### Excerpt provided:
Diabetes is a highly prevalent disease that affects multiple systems in the body. Patients benefit from routine preventative screening and care coordinated between multiple providers with various specialties.

One important aspect of care for the patient with diabetes is ophthalmology. Among diabetic patients, 40% have diabetic retinopathy. Diabetes is the leading cause of blindness between the ages of 20 and 74 in the United States and in many patients it is preventable. Studies have shown that strict control of sugar and blood pressure in this patient population can delay visual problems related to diabetic retinopathy.

Researchers hypothesized that a digital health solution could improve coordination of care between the patient, the diabetologist, and the ophthalmologist. They used the SightBook app, by Silicon Valley based DigiSight, that allows patients to create a HIPAA-compliant personal profile to which they could invite their diabetologist and ophthalmologist. Physicians participated by creating SightBook accounts so they could share data. As a result, patients and all participating members of their care team could see posted notes and results.

Additionally, the app allows patients to test their own visual acuity and visual field for deficits and post the results for providers to see. It’s worth noting that the DigiSight website only cites two posters validating the app for use in visual acuity testing; there’s no mention of validation of the other types of testing referenced in this study. We also didn’t see any mention of FDA clearance.


For the purposes of the study, participating patients were asked to fill out questionnaires relevant to their diabetes and each physician involved was asked to report the findings of at least one patient encounter for the patient. The primary outcome of the study was participation (more on that later).

Of the 60 patients in the study, 51 filled out the baseline questionnaires. For these patients, 49 patients’ diabetologists and 45 ophthalmologists provided reports about at least one encounter.

Of course, technology to improve coordinated care cannot work if the players involved are not willing to participate. While the results of this study are interesting, they have to be taken with a grain of salt as participation in the context of a clinical trial is very different than participating in the real world. In this trial, a study coordinator made several calls to participants to encourage follow up – that’s not going to happen in the real world. Also, participation is a soft endpoint of unclear value; what we care about is whether that participation pays off in outcomes for the patient.

Systems like this offer interesting opportunities to improve care by improving communication and making the patient a more active participant in their health management. It will be interesting to see how these types of tools integrate with EMRs, many of which are building in similar care communication modules. With the essentially ubiquitous use of EMRs today, integration of innovative systems that target specific needs like this can provide efficiencies that will make coordination easier and improve the lives of patients.

Hopefully, these investigators follow up this study with assessment of how this platform impacts meaningful clinical endpoints.

### Recorded data:

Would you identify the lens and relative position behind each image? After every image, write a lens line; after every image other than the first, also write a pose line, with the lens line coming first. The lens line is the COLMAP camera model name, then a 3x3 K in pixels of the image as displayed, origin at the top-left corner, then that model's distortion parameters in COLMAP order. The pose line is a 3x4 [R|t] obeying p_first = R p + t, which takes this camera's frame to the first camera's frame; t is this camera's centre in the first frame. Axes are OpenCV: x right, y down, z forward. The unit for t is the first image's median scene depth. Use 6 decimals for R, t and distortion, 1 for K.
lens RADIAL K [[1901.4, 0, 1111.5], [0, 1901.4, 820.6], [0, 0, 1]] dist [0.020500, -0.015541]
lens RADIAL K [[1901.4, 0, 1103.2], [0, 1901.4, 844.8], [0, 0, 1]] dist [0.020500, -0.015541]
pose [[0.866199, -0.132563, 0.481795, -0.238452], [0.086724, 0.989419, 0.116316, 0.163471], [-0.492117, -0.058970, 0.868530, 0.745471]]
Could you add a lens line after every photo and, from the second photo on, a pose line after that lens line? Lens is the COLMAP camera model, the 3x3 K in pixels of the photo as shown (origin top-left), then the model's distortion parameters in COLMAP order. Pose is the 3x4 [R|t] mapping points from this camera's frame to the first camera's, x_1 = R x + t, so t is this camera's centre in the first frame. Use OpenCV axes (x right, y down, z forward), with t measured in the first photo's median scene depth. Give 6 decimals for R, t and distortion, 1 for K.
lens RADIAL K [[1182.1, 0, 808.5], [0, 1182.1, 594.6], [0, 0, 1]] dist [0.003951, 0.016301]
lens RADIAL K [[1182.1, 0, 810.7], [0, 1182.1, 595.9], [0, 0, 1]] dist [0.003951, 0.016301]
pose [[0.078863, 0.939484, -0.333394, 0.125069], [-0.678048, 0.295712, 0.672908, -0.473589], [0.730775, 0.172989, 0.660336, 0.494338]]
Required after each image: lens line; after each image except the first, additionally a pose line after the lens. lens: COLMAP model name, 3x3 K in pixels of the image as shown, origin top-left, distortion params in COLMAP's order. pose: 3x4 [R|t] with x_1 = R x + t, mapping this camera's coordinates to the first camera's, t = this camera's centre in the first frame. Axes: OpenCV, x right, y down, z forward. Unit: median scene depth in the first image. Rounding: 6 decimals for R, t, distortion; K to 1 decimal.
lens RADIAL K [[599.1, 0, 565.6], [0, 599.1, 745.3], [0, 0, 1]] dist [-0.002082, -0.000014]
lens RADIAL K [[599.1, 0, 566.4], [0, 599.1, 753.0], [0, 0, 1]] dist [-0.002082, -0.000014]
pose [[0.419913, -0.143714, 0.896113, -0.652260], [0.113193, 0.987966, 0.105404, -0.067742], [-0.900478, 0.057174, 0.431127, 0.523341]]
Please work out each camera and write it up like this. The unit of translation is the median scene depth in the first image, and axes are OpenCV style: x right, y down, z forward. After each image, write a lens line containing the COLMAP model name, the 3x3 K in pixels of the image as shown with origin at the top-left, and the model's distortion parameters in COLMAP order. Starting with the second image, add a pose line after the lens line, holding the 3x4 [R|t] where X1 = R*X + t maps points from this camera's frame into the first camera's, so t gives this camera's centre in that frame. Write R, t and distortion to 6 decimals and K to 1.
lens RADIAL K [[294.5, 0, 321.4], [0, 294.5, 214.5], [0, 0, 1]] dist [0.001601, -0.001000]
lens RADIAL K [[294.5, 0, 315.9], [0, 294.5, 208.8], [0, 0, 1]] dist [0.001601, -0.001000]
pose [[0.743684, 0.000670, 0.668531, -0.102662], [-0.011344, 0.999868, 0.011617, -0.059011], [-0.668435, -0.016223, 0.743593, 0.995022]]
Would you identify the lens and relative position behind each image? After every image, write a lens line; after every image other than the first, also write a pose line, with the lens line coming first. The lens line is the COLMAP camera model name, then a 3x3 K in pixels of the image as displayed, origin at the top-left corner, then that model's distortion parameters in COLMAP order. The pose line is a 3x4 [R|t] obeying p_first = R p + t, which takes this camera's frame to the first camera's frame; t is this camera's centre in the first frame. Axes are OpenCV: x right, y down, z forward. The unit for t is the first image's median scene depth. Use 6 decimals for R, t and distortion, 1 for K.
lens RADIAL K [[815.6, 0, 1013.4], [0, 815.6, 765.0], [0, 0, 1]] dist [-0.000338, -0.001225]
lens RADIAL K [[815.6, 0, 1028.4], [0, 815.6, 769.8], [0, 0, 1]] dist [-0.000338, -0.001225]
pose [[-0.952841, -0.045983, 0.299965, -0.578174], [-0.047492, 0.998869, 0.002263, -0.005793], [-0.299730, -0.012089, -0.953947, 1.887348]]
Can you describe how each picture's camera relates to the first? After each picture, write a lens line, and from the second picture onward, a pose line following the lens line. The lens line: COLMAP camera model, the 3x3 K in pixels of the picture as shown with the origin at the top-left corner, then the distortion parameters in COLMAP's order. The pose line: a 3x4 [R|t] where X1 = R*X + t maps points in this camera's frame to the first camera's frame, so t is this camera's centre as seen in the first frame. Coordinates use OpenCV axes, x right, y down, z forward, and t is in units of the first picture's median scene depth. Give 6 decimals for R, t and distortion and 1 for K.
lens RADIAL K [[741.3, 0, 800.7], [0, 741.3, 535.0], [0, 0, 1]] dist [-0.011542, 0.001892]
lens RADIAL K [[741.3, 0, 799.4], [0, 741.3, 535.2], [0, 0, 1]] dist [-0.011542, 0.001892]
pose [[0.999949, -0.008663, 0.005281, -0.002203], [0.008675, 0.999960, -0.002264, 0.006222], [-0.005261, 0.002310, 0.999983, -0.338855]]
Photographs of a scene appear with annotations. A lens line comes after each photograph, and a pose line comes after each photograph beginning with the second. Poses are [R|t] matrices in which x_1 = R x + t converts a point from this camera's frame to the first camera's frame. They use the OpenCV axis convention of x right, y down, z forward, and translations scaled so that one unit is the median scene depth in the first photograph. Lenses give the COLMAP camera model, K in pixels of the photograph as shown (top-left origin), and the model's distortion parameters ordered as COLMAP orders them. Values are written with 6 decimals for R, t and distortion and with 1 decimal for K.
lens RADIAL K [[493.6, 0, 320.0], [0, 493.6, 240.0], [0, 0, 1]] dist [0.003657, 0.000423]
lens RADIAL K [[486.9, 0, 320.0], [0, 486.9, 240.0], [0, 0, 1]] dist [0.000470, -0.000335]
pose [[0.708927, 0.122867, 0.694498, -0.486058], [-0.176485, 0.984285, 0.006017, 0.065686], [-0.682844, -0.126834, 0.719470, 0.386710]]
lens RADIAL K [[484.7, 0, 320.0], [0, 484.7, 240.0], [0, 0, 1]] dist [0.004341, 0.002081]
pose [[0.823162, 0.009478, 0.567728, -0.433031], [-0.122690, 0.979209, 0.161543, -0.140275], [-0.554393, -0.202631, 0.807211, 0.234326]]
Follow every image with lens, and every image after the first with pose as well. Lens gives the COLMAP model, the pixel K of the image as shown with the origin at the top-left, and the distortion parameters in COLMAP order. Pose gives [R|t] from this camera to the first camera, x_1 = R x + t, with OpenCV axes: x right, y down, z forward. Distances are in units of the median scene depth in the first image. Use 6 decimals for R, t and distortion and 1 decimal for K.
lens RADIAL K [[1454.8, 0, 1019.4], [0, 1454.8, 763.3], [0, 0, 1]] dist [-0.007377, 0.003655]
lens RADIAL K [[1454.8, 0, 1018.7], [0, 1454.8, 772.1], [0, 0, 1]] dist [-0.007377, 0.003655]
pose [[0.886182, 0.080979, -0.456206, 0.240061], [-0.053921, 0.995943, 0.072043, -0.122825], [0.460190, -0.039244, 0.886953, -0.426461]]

### Problem set:
**a.** Answer these from the article on diabetes care coordination:
(i) What share of diabetic patients have diabetic retinopathy?
(ii) Of the 60 patients in the study, how many filled out the baseline questionnaires?
(iii) What was the primary outcome of the study?
**b.** Output, word for word, the stretch of the diabetes care-coordination article from "Researchers hypothesized that" through "notes and results.".

### Solution list:
**a.**
(i) 40%
(ii) 51
(iii) Participation

**b.**
Researchers hypothesized that a digital health solution could improve coordination of care between the patient, the diabetologist, and the ophthalmologist. They used the SightBook app, by Silicon Valley based DigiSight, that allows patients to create a HIPAA-compliant personal profile to which they could invite their diabetologist and ophthalmologist. Physicians participated by creating SightBook accounts so they could share data. As a result, patients and all participating members of their care team could see posted notes and results.